不光萧氏,萧弘远所有的一切,他都要夺走!
程卿源看着面前的男人,他明显沉浸到了自己的思绪里,眼睛里酝酿起风暴。
程卿源趁萧弘志不备抓起他的手臂使了个巧劲儿挣脱开来,喝到:“你干嘛?!”
短短几分钟程卿源已经是第二次问这个问题了。
萧弘志低沉磁性的声音响起:“看不出吗?我喜欢你,在追求你。”
“别,担不起萧少爷厚爱。”程卿源不再理会他,快速转身离开。
萧弘志也不追,他低敛着眉眼叫人看不清神情,半晌喉咙里溢出几分笑意:“啊……???家伙儿,这才只是刚刚开始。”
你可别……被吓跑了啊。
程卿源对此一无所知,他去了萧氏的私家医院里,并且再一次被拦到了门外。
病房里面,王诗韵难得来看看萧弘远,严宽在身旁站着。
“伯母……”严宽有心为程卿源说几句话,却被王诗韵一个眼神制止了。王诗韵毕竟是他的伯母,他的长辈,昨天那样已经是很失礼了。
现下的情况……严宽默默闭上了嘴。
程卿源求情的话刚刚已经说尽了,王诗韵根本不为所动。
她本就不同意萧弘远和一个男人在一起,何况她的儿子刚刚因为这个男人而受到袭击,至少她是如此坚定得这样认为。
程卿源没有办法,又不甘心就这样回去。于是他站在病房外,透过那小小的探视窗看着自己的爱人。

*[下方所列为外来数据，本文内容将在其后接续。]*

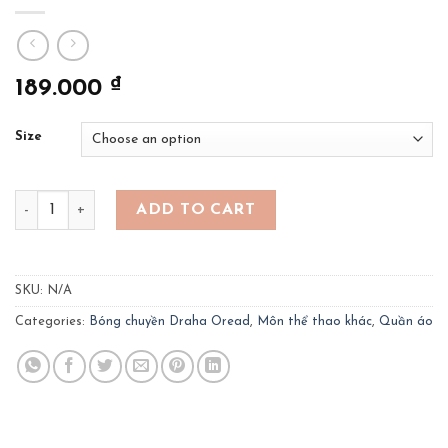
₫
189.000
Size
Quần áo bóng chuyền OREAD- màu trắng quantity
ADD TO CART
SKU:
N/A
Categories:
Bóng chuyền Draha Oread
,
Môn thể thao khác
,
Quần áo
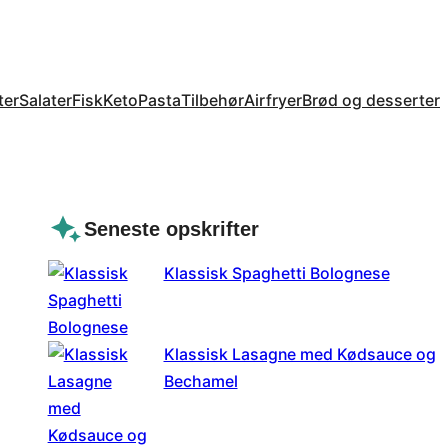
ter
Salater
Fisk
Keto
Pasta
Tilbehør
Airfryer
Brød og desserter
Seneste opskrifter
Klassisk Spaghetti Bolognese
Klassisk Lasagne med Kødsauce og
Bechamel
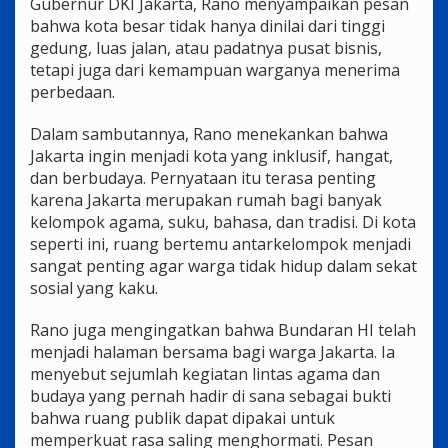
Gubernur DKI Jakarta, Rano menyampaikan pesan
bahwa kota besar tidak hanya dinilai dari tinggi
gedung, luas jalan, atau padatnya pusat bisnis,
tetapi juga dari kemampuan warganya menerima
perbedaan.
Dalam sambutannya, Rano menekankan bahwa
Jakarta ingin menjadi kota yang inklusif, hangat,
dan berbudaya. Pernyataan itu terasa penting
karena Jakarta merupakan rumah bagi banyak
kelompok agama, suku, bahasa, dan tradisi. Di kota
seperti ini, ruang bertemu antarkelompok menjadi
sangat penting agar warga tidak hidup dalam sekat
sosial yang kaku.
Rano juga mengingatkan bahwa Bundaran HI telah
menjadi halaman bersama bagi warga Jakarta. Ia
menyebut sejumlah kegiatan lintas agama dan
budaya yang pernah hadir di sana sebagai bukti
bahwa ruang publik dapat dipakai untuk
memperkuat rasa saling menghormati. Pesan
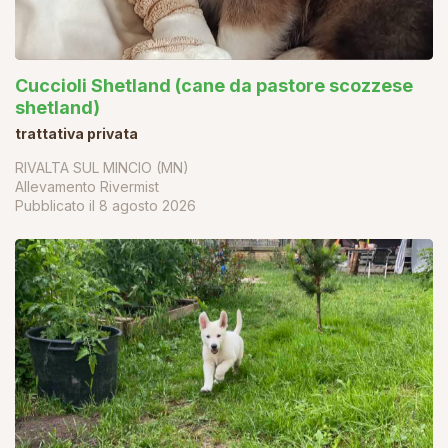
Cuccioli Shetland (cane da pastore scozzese
shetland)
trattativa privata
RIVALTA SUL MINCIO (MN)
Allevamento Rivermist
Pubblicato il
8 agosto 2026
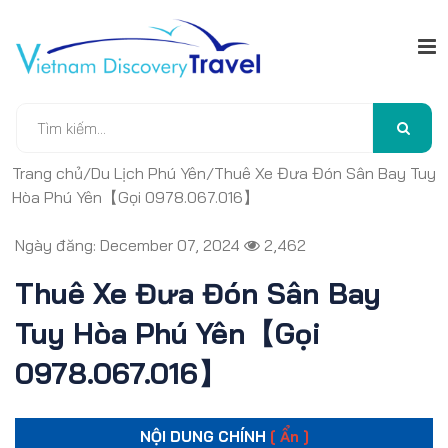
Trang chủ
/
Du Lịch Phú Yên
/
Thuê Xe Đưa Đón Sân Bay Tuy
Hòa Phú Yên【Gọi 0978.067.016】
Ngày đăng: December 07, 2024
2,462
Thuê Xe Đưa Đón Sân Bay
Tuy Hòa Phú Yên【Gọi
0978.067.016】
NỘI DUNG CHÍNH
[ Ẩn ]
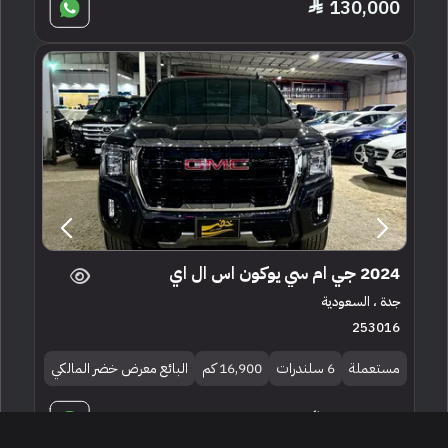
130,000
2024 جي ام سي يوكون اس ال اي
جدة ، السعودية
253016
مستعملة
6 سلندرات
16,900 كم
البائع معرض خضر المالكي
235,000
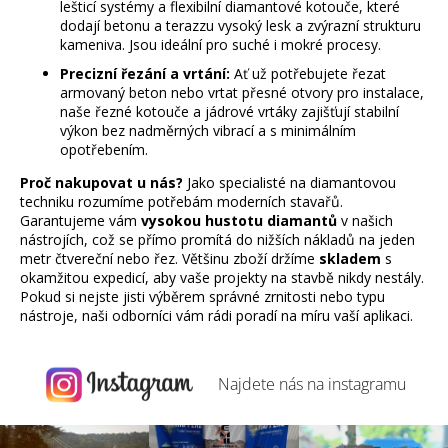
lešticí systémy a flexibilní diamantové kotouče, které
dodají betonu a terazzu vysoký lesk a zvýrazní strukturu
kameniva. Jsou ideální pro suché i mokré procesy.
Precizní řezání a vrtání:
Ať už potřebujete řezat
armovaný beton nebo vrtat přesné otvory pro instalace,
naše řezné kotouče a jádrové vrtáky zajišťují stabilní
výkon bez nadměrných vibrací a s minimálním
opotřebením.
Proč nakupovat u nás?
Jako specialisté na diamantovou
techniku rozumíme potřebám moderních stavařů.
Garantujeme vám
vysokou hustotu diamantů
v našich
nástrojích, což se přímo promítá do nižších nákladů na jeden
metr čtvereční nebo řez. Většinu zboží držíme
skladem
s
okamžitou expedicí, aby vaše projekty na stavbě nikdy nestály.
Pokud si nejste jisti výběrem správné zrnitosti nebo typu
nástroje, naši odborníci vám rádi poradí na míru vaší aplikaci.
Najdete nás na
instagramu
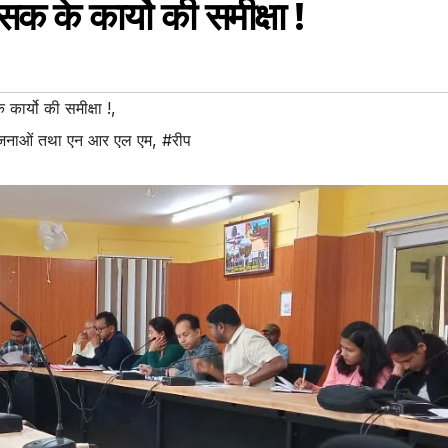
 के कार्यो की समीक्षा !
र्यो की समीक्षा !
,
योजनाओं तथा एन आर एल एम
,
#रीप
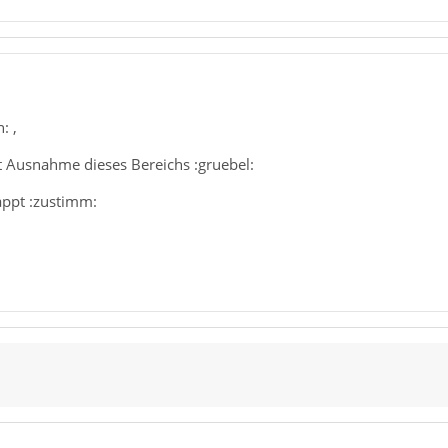
: ,
t Ausnahme dieses Bereichs :gruebel:
appt :zustimm:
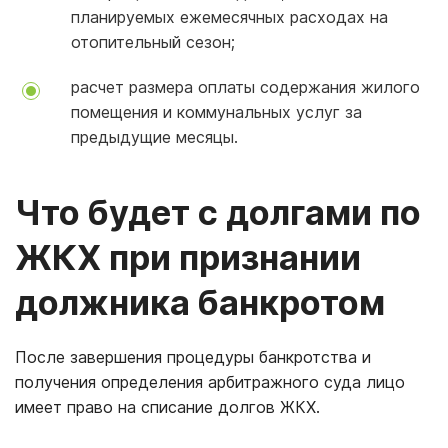
планируемых ежемесячных расходах на
отопительный сезон;
расчет размера оплаты содержания жилого
помещения и коммунальных услуг за
предыдущие месяцы.
Что будет с долгами по
ЖКХ при признании
должника банкротом
После завершения процедуры банкротства и
получения определения арбитражного суда лицо
имеет право на списание долгов ЖКХ.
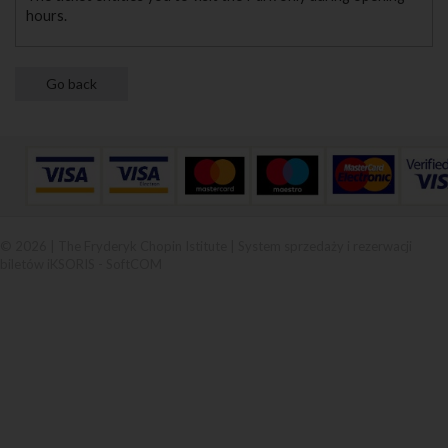
hours.
© 2026 | The Fryderyk Chopin Istitute |
System sprzedaży i rezerwacji
biletów iKSORIS
-
SoftCOM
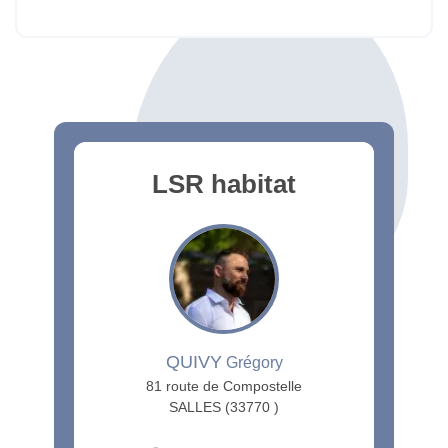
LSR habitat
QUIVY
Grégory
81 route de Compostelle
SALLES (33770 )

十分钟…二十分钟……一个小时……甚至王诗韵连这一眼都不允许他窥探,寻了个纸张挡住了那个探视窗。
又过了半晌,严宽终是看不下去了,他从病房里出来:“程卿源,回去吧。”
程卿源什么也没说,只是摇摇头。
“你在这里再等上一整天也不会有结果的。”
“我知道,严宽,但是……”剩下的话被咽回了肚子里。
“回去吧。”严宽一边说着一边朝他晃了晃手机,暗示性明显。
程卿源打开手机,是两条微.信消息。
严宽:去找韩顷,他会有办法。
下一条是一个住址信息。
程卿源懂了他的意思,又假意争执了几句,最后说出一句“严宽!我真是看错你了!”负气离开。
从医院出来,程卿源直奔严宽给他的地址。
地址是b市有名的富人区,没有人领着保安根本不会放人进去。程卿源最后还是微.信联系韩顷,需要韩顷亲自开车去小区门口接程卿源。

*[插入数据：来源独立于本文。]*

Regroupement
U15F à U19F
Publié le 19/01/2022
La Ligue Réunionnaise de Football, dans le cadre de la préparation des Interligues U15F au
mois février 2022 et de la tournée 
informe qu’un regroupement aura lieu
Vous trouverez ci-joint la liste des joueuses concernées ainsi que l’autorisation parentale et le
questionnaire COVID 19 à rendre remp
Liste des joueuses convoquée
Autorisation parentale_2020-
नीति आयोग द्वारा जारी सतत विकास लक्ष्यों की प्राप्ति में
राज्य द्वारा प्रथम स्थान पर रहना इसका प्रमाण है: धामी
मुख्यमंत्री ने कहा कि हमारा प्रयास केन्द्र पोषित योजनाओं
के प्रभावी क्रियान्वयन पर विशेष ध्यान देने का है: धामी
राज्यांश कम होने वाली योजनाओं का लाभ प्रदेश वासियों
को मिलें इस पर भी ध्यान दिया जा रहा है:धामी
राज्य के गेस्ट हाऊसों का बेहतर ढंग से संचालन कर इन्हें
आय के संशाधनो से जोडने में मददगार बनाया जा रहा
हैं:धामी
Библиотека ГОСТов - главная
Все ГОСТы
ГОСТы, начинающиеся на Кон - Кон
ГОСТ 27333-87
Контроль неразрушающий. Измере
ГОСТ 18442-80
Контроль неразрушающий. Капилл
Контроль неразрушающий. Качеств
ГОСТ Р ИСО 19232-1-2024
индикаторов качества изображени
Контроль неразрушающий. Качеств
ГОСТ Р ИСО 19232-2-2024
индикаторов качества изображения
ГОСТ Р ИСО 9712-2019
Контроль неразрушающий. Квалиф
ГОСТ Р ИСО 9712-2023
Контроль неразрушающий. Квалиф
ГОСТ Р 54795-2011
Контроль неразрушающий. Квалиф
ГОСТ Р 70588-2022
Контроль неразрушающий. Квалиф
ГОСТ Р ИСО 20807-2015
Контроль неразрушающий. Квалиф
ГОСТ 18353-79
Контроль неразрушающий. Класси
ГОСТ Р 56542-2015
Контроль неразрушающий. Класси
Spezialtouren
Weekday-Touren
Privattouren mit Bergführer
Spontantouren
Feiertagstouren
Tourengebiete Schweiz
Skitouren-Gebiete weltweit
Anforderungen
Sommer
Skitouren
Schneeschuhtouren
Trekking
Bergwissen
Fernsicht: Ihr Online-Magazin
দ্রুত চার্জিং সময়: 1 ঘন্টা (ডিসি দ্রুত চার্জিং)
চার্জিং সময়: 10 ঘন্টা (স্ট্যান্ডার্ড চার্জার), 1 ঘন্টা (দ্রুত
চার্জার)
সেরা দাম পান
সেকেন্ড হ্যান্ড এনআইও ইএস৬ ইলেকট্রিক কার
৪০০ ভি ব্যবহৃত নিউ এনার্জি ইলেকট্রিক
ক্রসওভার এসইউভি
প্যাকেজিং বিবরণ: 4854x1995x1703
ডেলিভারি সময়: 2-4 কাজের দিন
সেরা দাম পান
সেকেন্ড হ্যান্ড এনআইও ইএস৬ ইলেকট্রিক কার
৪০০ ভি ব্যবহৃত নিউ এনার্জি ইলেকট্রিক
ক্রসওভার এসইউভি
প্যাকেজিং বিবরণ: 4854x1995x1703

五分钟后,一辆全球限量宾利停在了小区门口,车门打开,是韩顷。
“韩少爷。”保安极有礼貌的半躬身向韩顷打招呼。这里的保安认得这里的每一个户主,没有人领着想混进小区是不可能的。
“这位是我朋友,大明星哦!下次他来直接通知我!”
“好的。程先生,您这边登记一下,就可以跟随韩少爷进去了。”
没想到这里安保竟然做到了这个份上,有人领着还得要登记才可以进去!
程卿源认真登记完,却见保安还在盯着自己,以一种,炽热的眼神。
“还有什么事吗?”
“咳,园子,我是你的粉丝。可不可以给我个签名啊?”
粉丝?刚刚拦自己拦成那样?你可真是爱我!
好像知道程卿源的腹诽,保安憨厚一笑,解释道:“公是公,私是私嘛。”
行,很好。
程卿源为他签了名。保安立正敬礼目送他上了宾利车。然后转身疯狂扣字。扣的什么内容便不得而知了。
程卿源跟着韩顷一路到了严宽在这里的别墅,别墅是欧洲巴洛克建筑风格,复杂,华贵,浮夸。在b市很难见到具有如此鲜明欧洲风格的建筑,但程卿源一点欣赏的心思也没有。
“严宽说你有办法?”
刚一进入大厅,韩顷让管家离开之后,程卿源迫不及待的问道。
“???”韩顷揉着腰的手一顿,然后反应过来。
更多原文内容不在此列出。